GTC 2013 Nvidia envisions a future in which ARM processors and the GPU-maker's CUDA parallel-computing platform and programming model will work together in perfect harmony, and the company has a raft of planned CUDA enhancements to not only make that coexistence seamless, but to enhance that programming environment for discrete GPUs, as well.

"If we look five years out, we expect that ARM will be a very important platform for CUDA," Nvidia's chief technologist for GPU computing software, Mark Harris, told his audience on Tuesday at the GPU Technology Conference in San José, California.

Today, there's no SoC that combines ARM compute cores with a CUDA-enabled GPU, but that's about to change. Nvidia's next Tegra processor, code-named "Logan", will incorporate CUDA 5 support when it hits full production early next year, and its follow-on, "Parker", will upgrade that capability in a processor that Nvidia president and CEO Jen-Hsun Huang promises will have 100 times the performance of 2011's Tegra 2.

Harris and his team's work on CUDA aims to make the notoriously difficult parallel programming challenge smoother.

One of the first items on his list, as The Reg has reported in detail, is Nvidia's work with Continuum Analytics to create the NumbaPro Python-to-GPU compiler. Why Python? Well, Harris said, it's not only an exceptionally popular language, but coding in it is productive, interactive, and "even fun."

But there's more to CUDA's future than ARM and Python. For one, the CUDA development team plans compiler improvements such as just-in-time (JIT) compilation and linking of device code. "This will enable you to specialize code and even generate code on the fly," he said.

Support for C++ 11 is also in the cards, plus what Harris characterized as "really fast" sparse solvers and the addition of multi-GPU support to some CUDA libraries "where it makes sense."

C++ 11 will not, of course, be the last iteration of that language, and Harris said that he hopes that in the next version, scheduled for around 2017, "we would like for acelerators such as GPUs to be a core part of programming in C++." Towards that goal, Nvidia is working with others to include a library of parallel algorithms for that version of C++.

"And of course," he said, "we're always improving the development tools" for CUDA, such as adding "step-by-step guidance to finding developments in your application" to the next generations of Nvidia's Visual Profiler and Nsight Eclipse Edition. Harris said that these additions would present developers with information about the bottlenecks in their applications in a more-visual way.

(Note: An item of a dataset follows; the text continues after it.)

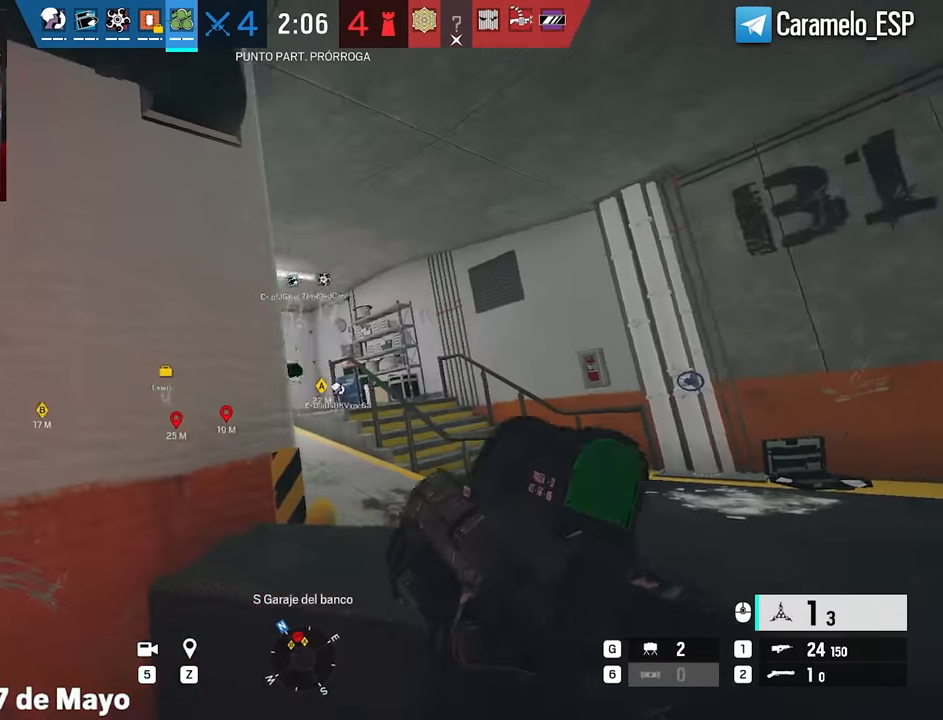
{"keys": ["a", "w"], "mouse": [], "events": [[67, "ctrl", "up"], [150, "a", "down"], [150, "d", "up"], [250, "mouse_left", "down"], [300, "ctrl", "down"], [300, "mouse_left", "up"], [300, "mouse_right", "up"], [333, "ctrl", "up"], [433, "w", "down"]]}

Currently, CUDA developers need to use a separate GPU to run their display from the GPU on which they're debugging their application. "In the future," Harris said, "we'll be lowering that restriction and enabling single-GPU debug."

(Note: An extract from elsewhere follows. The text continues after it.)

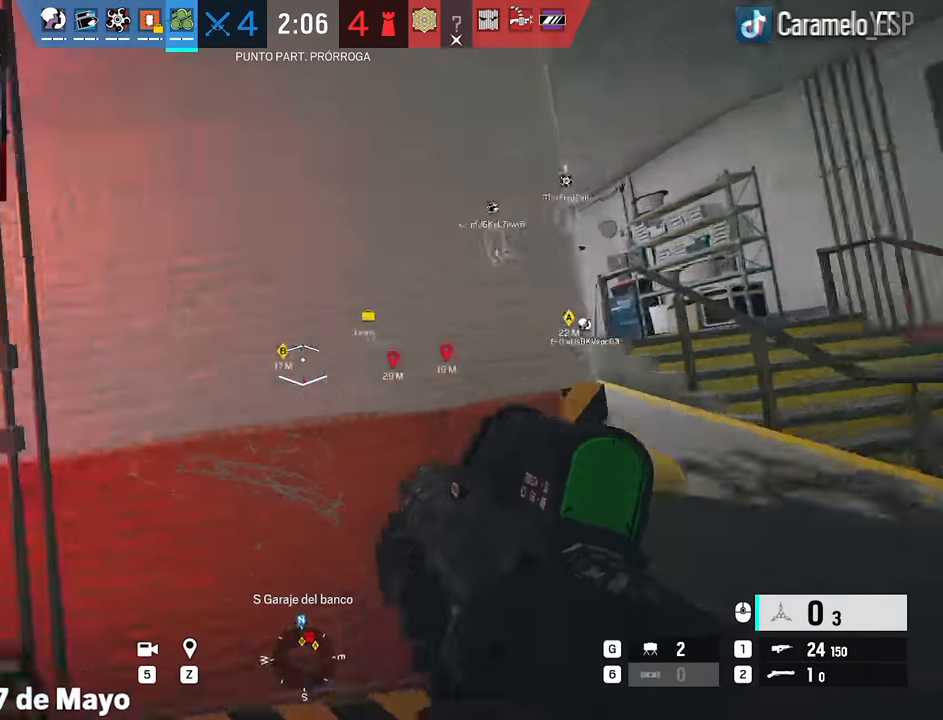
{"keys": ["a", "ctrl"], "mouse": [], "events": [[167, "w", "up"], [217, "mouse_wheel", "down"], [317, "mouse_wheel", "up"], [350, "5", "down"], [450, "5", "up"], [500, "ctrl", "down"]]}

Those improvements, he said, will come relatively soon, but a number of larger challenges remain. As heterogeneous computing becomes more prevalent, for example, it becomes increasingly important to control the locality of data – keeping it near the core or cores that are working with it. The challenge there, he said, is to add that capability "without getting in the way, without making development more difficult."

Nvidia may be able to tackle that challenge on its own, Harris said, but a bit further down the road it's going to become increasingly important for operating systems to support what he described as "hybrid computer architectures." To that end, he said, Nvidia is working with the developers of Windows, Linux, and OS X.

There's also work to be done with compiler developers. "Obviously," he said, "compiling code for these interesting hybrid architectures is essential."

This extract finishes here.